When she closed the book, she noticed Sal-Gheel shook with quiet sobs. His eyes were clasped tight, as if trying to fight back tears.

"What's wrong, Sal-Gheel?" she leaned over to comfort him.

"Birth…and death…" the hatchling whimpered. "I just…I miss my parents so much."

"I know you do, sweetheart," Bovkianne cleaned the tears from the hatchling's eyes. "I can't imagine the kind of pain you must be feeling right now. Your grief, your loss, your mourning. It overwhelms you. It feels like there's a hole in your life, doesn't it?"

"Did…" Sal-Gheel choked out, gulping as if trying to clear his throat. "Did my parents…d-die…so that I could live?"

Bovkianne opened her mouth to reply. But no words came out. At length, she replied.

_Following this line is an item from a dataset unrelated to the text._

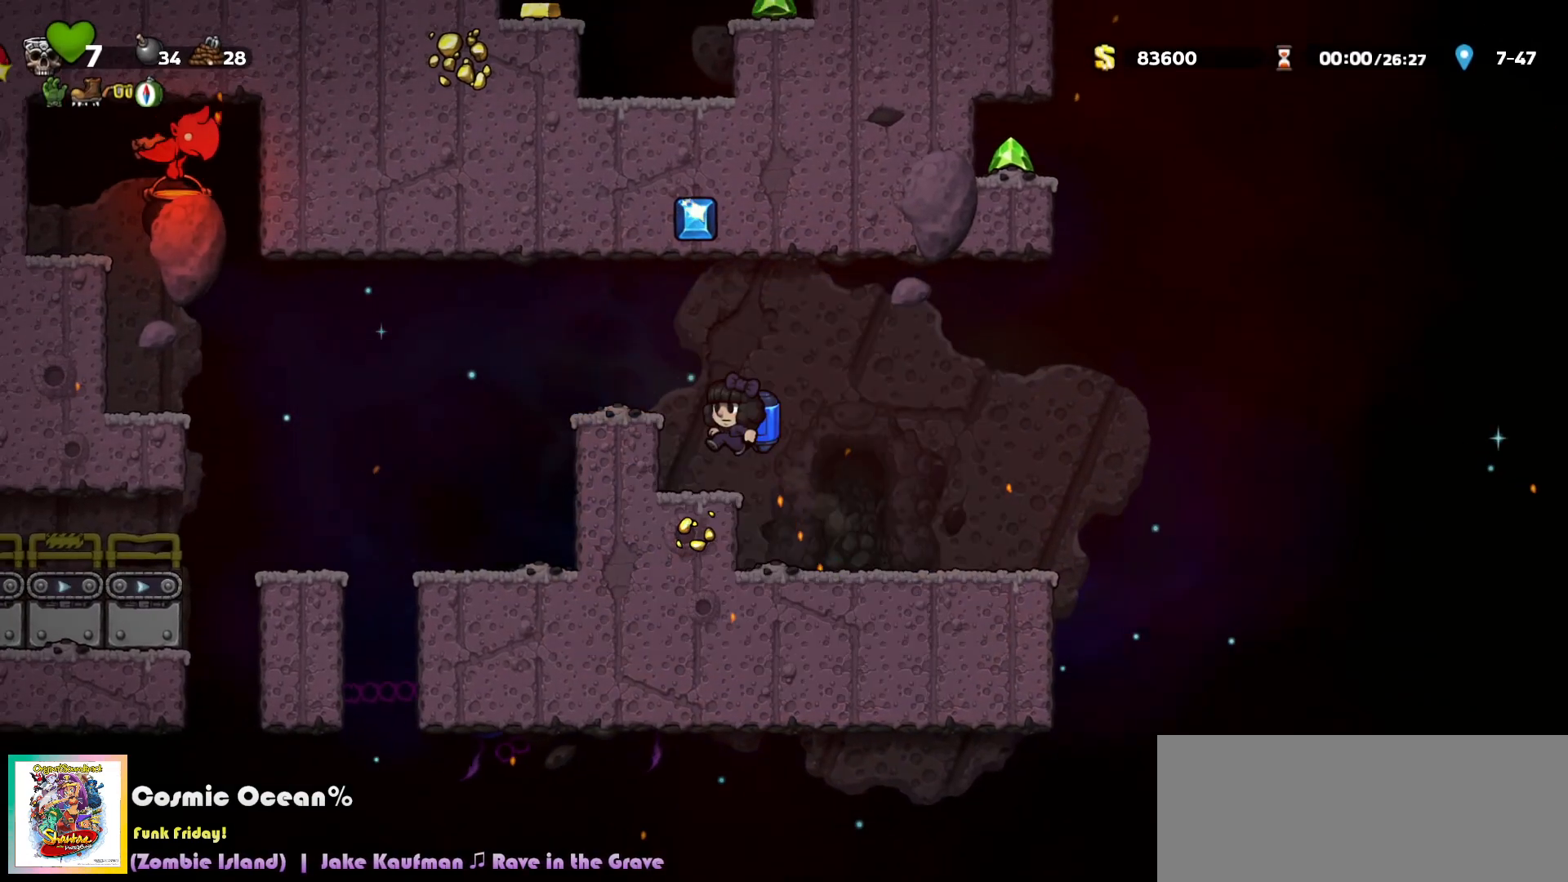
{"keys": [], "events": [[67, "c", "down"], [133, "c", "up"], [500, "left", "up"]]}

"I'm afraid I can't answer that question for you, Sal-Gheel. I can only recommend you pray to the Divines about it. Arkay will know, the God of Birth and Death; as will Mother Mara, the Goddess of Love. Perhaps they can answer your prayers."

Her words sank into his mind. Her voice softer than silk seemed to ease his sorrows. He breathed in and out to calm himself. Within minutes, he had fallen completely asleep.

Bovkianne adjusted his blanket and pillows. Then she returned the chair to its place, blew out the candle, and left the bedroom.

"Divines bless you, Sal-Gheel Calidaseer. May you find peace and comfort in their heavenly embrace. May you have the sweetest and most blissful of dreams."